The shared introspect/revoke handler (ClientCredentialsGrant.tokenFromRequest and its two callers) parsed presented tokens with jwt.decode() — no signature check — then spread the unverified payload last over the DB-derived response fields, dispatched the refresh-token lookup only when token_type_hint=refresh_token was sent, never consulted the revocation seams, and could not resolve opaque refresh tokens at all (audit findings 1–4). We decided the trust model wholesale: a presented token's claims are trusted only after the configured JwtInterface.verify succeeds (with expiry and not-before ignored at parse time, since active derives from stored state and an expired token must still be revocable); the token's type is identified from the verified payload shape (jti ⇒ access, refresh_token_id ⇒ refresh — disjoint by construction), making the Token Type Hint purely advisory; non-JWT strings resolve through the grant's RefreshTokenEncoder only when useOpaqueRefreshTokens is set, so the rebuilt payload keeps revoke's ownership check intact; the introspection response spreads the verified payload first so persisted fields (active, scope, client_id, token_type) always win; and Active means: record found, stored expiry in the future, and not revoked per isRefreshTokenRevoked (refresh) / the optional isAccessTokenRevoked (access). Repository lookups treat rejection as not-found (.catch(() => undefined)), so an unknown token introspects as active: false instead of surfacing a 500 (RFC 7662 §2.2).

Considered Options

• Keep decode() but build the response solely from the persisted entity — rejected: it fixes response spoofing and survives key rotation, but revoke's ownership check would still compare an unverified cid/client_id, letting an attacker who can authenticate as any client forge ownership and cross-revoke another client's token.

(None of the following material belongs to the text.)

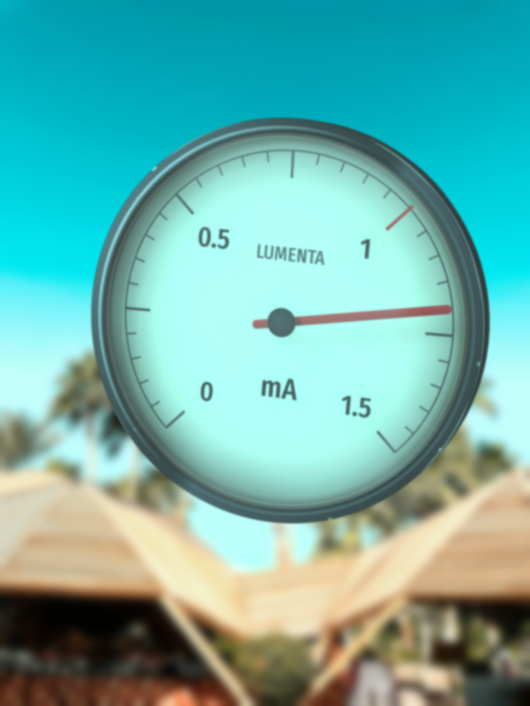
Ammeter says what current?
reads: 1.2 mA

• Strict verification (no ignoreExpiration/ignoreNotBefore) — rejected: an expired access token whose refresh token still lives must remain revocable, and RFC 7009 wants revocation of expired tokens to succeed silently rather than fail parsing.

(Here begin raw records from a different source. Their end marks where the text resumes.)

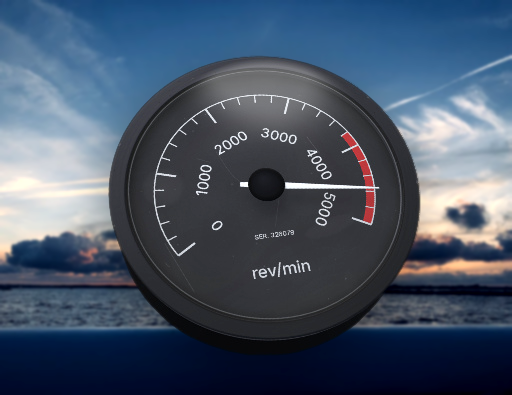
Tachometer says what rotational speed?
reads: 4600 rpm
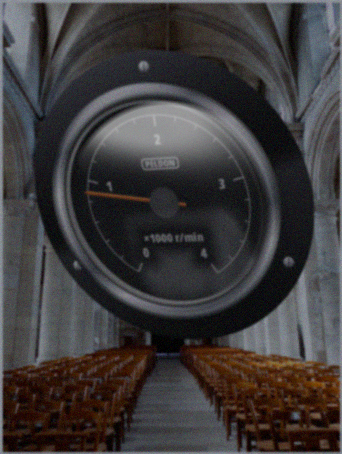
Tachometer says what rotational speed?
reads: 900 rpm
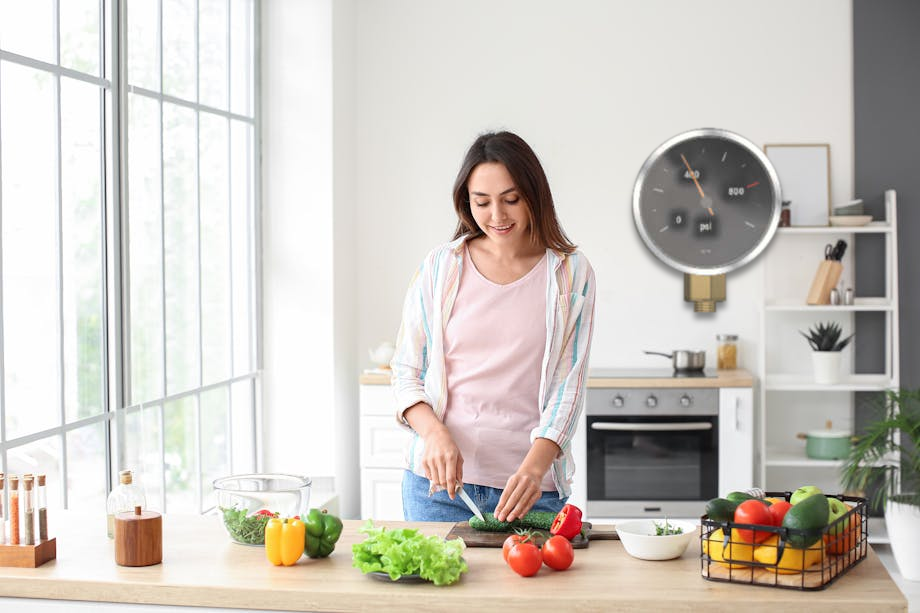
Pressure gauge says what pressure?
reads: 400 psi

• Hint-first dispatch with fallthrough to the other type — rejected: with disjoint payload shapes the second lookup can never succeed when the first failed for shape reasons; it adds dead repository calls and a more convoluted branch structure for the same observable behavior.

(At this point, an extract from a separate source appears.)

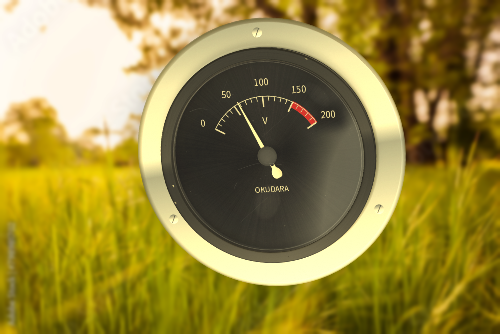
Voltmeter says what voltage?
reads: 60 V
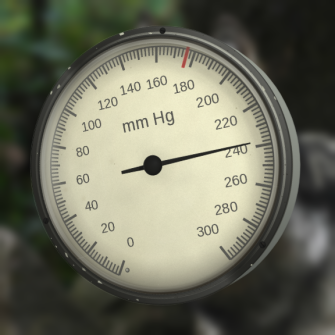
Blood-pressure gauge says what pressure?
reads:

• Route introspection's verification through the OIDC AccessTokenVerifier seam (ADR 0004) — deferred, not adopted here: that verifier pins typ: at+jwt/RS256 and rejects expired and refresh tokens, so it cannot serve the non-OIDC HS256 path or refresh JWTs without modification. JwtService.verify already pins the algorithm; the DB-wins response ordering backstops a weak consumer-supplied verifier.

Consequences

• Key rotation now has teeth: a token signed by a retired key is indistinguishable from a forged one — it introspects as active: false and cannot be revoked by presenting the JWT. Operators rotating signing keys must revoke or drain outstanding tokens server-side. This is the deliberate price of fail-closed (ADR 0004); decode()'s rotation-tolerance was inseparable from its forgeability.
• A consumer-supplied JwtInterface must honor VerifyOptions.ignoreExpiration, or revocation of already-expired tokens silently no-ops (introspection is unaffected — expired is inactive either way). Documented in the upgrade guide.
• The introspection suite's hardcoded JWT fixtures did not verify against the test secret — the old tests passed because of the vulnerability. Fixtures are signed at runtime from here on.
• Opaque refresh tokens become revocable and introspectable, making the docs' "full OAuth 2.0 compliance" claim for useOpaqueRefreshTokens true.
• Flag-based revocation deployments (live row, future expiry, revoked marker) are honored by introspection via the same seams the refresh grant and UserInfo already use; deployments that delete rows or zero expiry see no change.